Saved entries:

++++++++++++++++++++

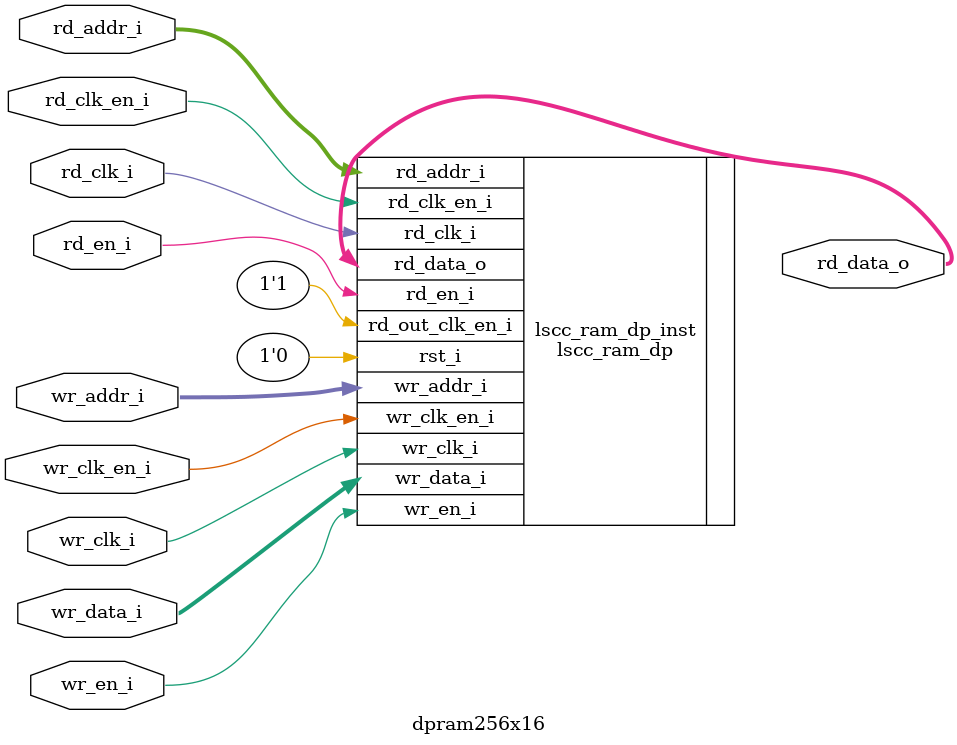
<source format=v>
/*******************************************************************************
    Verilog netlist generated by IPGEN Radiant
    Soft IP Version: 1.0.0
    Tue Mar 20 13:31:57 2018
*******************************************************************************/
/*******************************************************************************
    Include IP core template files.
*******************************************************************************/
`include "core/lscc_ram_dp.v"
/*******************************************************************************
    Wrapper Module generated per user settings.
*******************************************************************************/
module dpram256x16 (wr_clk_i, rd_clk_i, wr_clk_en_i, rd_en_i, rd_clk_en_i,
    wr_en_i, wr_data_i, wr_addr_i, rd_addr_i, rd_data_o);
    input  wr_clk_i;
    input  rd_clk_i;
    input  wr_clk_en_i;
    input  rd_en_i;
    input  rd_clk_en_i;
    input  wr_en_i;
    input  [15:0]  wr_data_i;
    input  [7:0]  wr_addr_i;
    input  [7:0]  rd_addr_i;
    output  [15:0]  rd_data_o;
    lscc_ram_dp #(.WADDR_DEPTH(256),
        .WDATA_WIDTH(16),
        .RADDR_DEPTH(256),
        .RDATA_WIDTH(16),
        .WADDR_WIDTH(8),
        .REGMODE("noreg"),
        .RADDR_WIDTH(8),
        .RESETMODE("sync"),
        .INIT_MODE("none"),
        .INIT_FILE("none"),
        .INIT_FILE_FORMAT("hex"))
    lscc_ram_dp_inst(.wr_clk_i(wr_clk_i),
        .rd_clk_i(rd_clk_i),
        .rst_i(1'b0),
        .wr_clk_en_i(wr_clk_en_i),
        .rd_en_i(rd_en_i),
        .rd_clk_en_i(rd_clk_en_i),
        .rd_out_clk_en_i(1'b1),
        .wr_en_i(wr_en_i),
        .wr_data_i(wr_data_i),
        .wr_addr_i(wr_addr_i),
        .rd_addr_i(rd_addr_i),
        .rd_data_o(rd_data_o));
endmodule
</source>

++++++++++++++++++++

* _Task instructions_
Find the lines above holding the word "core" and show them.

* _Your solution_
    Include IP core template files.
`include "core/lscc_ram_dp.v"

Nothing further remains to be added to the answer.